As I am approaching the end of my studies to become a qualified psychotherapeutic counsellor, it feels like a good time to reflect on my reasons for starting this journey, as well as on the journey itself and how I feel about being at the end of it.
I would like to say what a pleasure and privilege it has been learning with my peers and my tutor on the course and these are relationships which I will value for the rest of my life, a feeling which I will express to them in the final session, which is only a week away as I write this.
An honest approach to exploring our own issues and feelings has been so much a part of the course that it has been essential to building trust and empathy for each other along the way, whilst ‘unpicking’ our own issues and analysing ourselves as much as studying the materials provided.
The course has been extremely challenging, not only logistically, with essays, journals, 100 hours of volunteering and 3 case studies to achieve, but also working part-time as a work-based learning assessor delivering an apprenticeship, and finding time for my children (now 21 and 14) as well as time to spend with friends, valuable time for self-care and the standard lists of chores which come from being a single parent – all this over a 2 year period. It is noteworthy at this point to explain that incredibly some of my peers were working full time whilst doing all of this!
And now … here I am at the end.
Like many endings in life, we are reminded of past endings and losses, whether chosen or unexpected, wanted or unwanted and this can bring with it, emotional consequences. The return of emotions attached to past losses, the opportunity to manage this ending better than those from the past, and acceptance that change is inevitable and the strangely familiar life question of ‘What’s next?’
Interestingly it is something which our clients feel at the end of therapy and the similarities are clear to me after my training. I now, as a result of my studies, have an understanding of how important it is to acknowledge how I feel about this ending, whether it makes me feel sad or relieved, whether it is touching upon memories of other endings and the knowledge that I should express these feelings rather than denying them.
I recognise that denial and suppression of emotion, and the problems it can cause, is where my journey started in a sense since I denied my grief when my father died when I was 30 and pregnant – no wonder perhaps I could not face the powerful emotions attached to this very unexpected ending – but suppressing these strong feelings ultimately led to my first bout of depression approximately 2 years later.
Being helped by counsellors was invaluable in my recovery and here I am 21 years later just about to qualify to help others in their search for positive mental health, self-awareness and a way forward.

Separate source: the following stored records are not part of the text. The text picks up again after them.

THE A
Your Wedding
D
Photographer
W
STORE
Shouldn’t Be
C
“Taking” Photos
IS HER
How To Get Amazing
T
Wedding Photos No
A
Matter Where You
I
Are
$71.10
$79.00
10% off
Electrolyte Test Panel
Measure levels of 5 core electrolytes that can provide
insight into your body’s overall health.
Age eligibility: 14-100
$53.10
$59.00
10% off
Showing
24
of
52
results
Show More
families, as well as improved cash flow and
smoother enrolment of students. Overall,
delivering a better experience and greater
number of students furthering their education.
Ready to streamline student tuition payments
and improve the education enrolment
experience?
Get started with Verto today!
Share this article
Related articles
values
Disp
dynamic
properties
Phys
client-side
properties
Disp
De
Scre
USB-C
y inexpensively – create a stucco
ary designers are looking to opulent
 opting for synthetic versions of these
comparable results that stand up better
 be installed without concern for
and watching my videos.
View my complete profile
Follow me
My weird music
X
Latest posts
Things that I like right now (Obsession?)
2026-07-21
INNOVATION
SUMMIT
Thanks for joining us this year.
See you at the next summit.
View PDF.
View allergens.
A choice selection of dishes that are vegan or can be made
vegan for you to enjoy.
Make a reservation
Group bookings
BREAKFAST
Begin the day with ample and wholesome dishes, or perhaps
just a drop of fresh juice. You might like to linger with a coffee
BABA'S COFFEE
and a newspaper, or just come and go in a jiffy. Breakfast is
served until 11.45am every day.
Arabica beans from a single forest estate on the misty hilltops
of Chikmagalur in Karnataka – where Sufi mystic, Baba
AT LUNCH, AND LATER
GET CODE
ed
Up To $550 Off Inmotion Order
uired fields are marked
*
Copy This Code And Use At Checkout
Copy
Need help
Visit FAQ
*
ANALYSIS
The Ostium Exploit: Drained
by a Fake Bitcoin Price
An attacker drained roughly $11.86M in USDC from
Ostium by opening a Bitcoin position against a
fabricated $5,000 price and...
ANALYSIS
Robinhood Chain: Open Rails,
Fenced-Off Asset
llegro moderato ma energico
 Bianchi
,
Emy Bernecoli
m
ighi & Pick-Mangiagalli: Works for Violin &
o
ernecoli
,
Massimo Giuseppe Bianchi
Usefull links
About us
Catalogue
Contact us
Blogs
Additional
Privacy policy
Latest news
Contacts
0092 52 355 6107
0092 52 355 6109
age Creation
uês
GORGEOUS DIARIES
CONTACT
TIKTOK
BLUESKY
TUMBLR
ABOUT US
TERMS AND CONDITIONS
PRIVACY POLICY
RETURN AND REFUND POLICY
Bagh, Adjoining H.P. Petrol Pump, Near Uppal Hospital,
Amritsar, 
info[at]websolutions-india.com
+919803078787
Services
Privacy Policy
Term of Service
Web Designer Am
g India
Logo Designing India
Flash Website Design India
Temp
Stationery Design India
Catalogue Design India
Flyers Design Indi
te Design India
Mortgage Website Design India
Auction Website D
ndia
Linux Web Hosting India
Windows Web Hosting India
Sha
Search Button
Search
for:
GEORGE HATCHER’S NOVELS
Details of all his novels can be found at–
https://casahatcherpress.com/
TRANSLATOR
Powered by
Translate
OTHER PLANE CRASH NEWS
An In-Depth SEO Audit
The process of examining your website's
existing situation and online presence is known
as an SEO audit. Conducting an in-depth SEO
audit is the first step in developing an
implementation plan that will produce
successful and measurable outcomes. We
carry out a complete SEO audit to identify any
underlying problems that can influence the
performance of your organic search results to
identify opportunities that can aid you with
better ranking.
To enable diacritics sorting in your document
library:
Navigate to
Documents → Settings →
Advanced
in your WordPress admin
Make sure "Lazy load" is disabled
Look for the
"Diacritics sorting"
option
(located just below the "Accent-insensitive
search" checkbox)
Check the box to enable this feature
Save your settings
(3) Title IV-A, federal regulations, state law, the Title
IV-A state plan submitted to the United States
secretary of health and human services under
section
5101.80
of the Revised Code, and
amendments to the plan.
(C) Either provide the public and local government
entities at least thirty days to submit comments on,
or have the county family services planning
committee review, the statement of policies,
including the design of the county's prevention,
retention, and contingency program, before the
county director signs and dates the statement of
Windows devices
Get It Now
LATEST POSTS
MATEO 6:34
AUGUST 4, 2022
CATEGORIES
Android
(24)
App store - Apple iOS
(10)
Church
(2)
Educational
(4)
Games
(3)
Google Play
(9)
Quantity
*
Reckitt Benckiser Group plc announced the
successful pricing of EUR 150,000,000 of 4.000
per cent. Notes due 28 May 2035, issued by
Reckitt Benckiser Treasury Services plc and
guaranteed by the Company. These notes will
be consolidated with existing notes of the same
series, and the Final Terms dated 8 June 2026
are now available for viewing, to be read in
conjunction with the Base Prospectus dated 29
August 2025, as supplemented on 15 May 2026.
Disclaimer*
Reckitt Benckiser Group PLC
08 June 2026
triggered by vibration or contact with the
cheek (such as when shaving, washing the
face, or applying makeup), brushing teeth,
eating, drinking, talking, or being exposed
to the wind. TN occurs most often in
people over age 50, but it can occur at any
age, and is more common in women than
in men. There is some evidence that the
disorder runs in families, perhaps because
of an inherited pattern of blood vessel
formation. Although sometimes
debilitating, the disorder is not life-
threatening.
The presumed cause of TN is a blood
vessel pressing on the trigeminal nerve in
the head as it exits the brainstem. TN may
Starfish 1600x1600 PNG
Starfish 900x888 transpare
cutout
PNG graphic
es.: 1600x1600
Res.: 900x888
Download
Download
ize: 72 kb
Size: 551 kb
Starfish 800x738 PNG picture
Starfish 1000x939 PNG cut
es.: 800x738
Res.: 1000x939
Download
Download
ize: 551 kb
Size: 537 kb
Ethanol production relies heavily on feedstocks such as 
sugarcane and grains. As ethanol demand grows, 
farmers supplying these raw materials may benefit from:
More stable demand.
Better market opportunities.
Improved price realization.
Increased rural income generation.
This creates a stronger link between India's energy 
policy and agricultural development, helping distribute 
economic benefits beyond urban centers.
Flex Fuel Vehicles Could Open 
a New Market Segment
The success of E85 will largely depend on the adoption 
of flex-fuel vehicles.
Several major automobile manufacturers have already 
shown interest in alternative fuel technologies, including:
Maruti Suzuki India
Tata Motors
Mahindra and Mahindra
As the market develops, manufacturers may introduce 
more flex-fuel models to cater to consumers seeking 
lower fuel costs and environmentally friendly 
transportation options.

I have a feeling of accomplishment, a sense of having changed in some fundamental ways in how I view myself and the world, as well as a feeling of sadness and loss at not seeing my peers once a month in the same familiar environment, although I am sure that we will stay in touch.
So, what about the other burning question – ‘what’s next’? As is often the case when something ends there is a chance for a new thing to start, the chance for change to happen, goals to be realised and new ones made, a sense of hope.
I am hopeful about being able to help people, the reason I started the journey in the first place, but not a magic wand type of help, a type of help which asks people to take part in the process, to open up, to explore their thoughts, feelings and behaviours without judgement, to be in a safe relationship, a safe space, a space with boundaries and ultimately space where they can figure out what’s next for them.
The space created for counselling and therapeutic work is so important that it is unlike any other space I have encountered. It is somewhere if successfully created, which allows exploration of the deepest and most difficult emotions, sharing of things perhaps never revealed to another person, in short, a very powerful place for healing to take place and for understanding and forgiveness of the self to start.
As well as this safety, I have found that explaining how our brains work is also very helpful in this context. Understanding brings with it a feeling of being ‘normal’ for clients who may have felt ‘out of control’, ‘mad’ or ‘just not myself’, all phrases which I have heard on many occasions.
The realisation that in fact, our reactions are often instinctive and that we mostly react in a similar way given similar circumstances, allows for common ground, self-acceptance and a sense of hope, a sense of a way forward, a potential for change.
I am also aware, however, as a result of my studies that this can be a time of potential anxiety, the brain needing some 18 months on average to process any major life change and so I will give myself time and space to set my next goals, find a way to make my studies meaningful in my life and the lives of others and look forward to the journey ahead which I have worked so long for.
Another plan for the future is to write about my experience, since I have long wanted to write and I thank GetPsyched for this new opportunity to express myself here, in the hope that it might inspire or resonate with others who are considering studying to become a counsellor or therapist.
Spreading the word about mental health and getting the conversation going can only help those who are suffering from stigma and who should feel free to ask for help if and when they need it. This discussion helps everyone and helps encourage self-acceptance and self-compassion which are such powerful tools in building resilience.
I wonder what I will start … and finish next?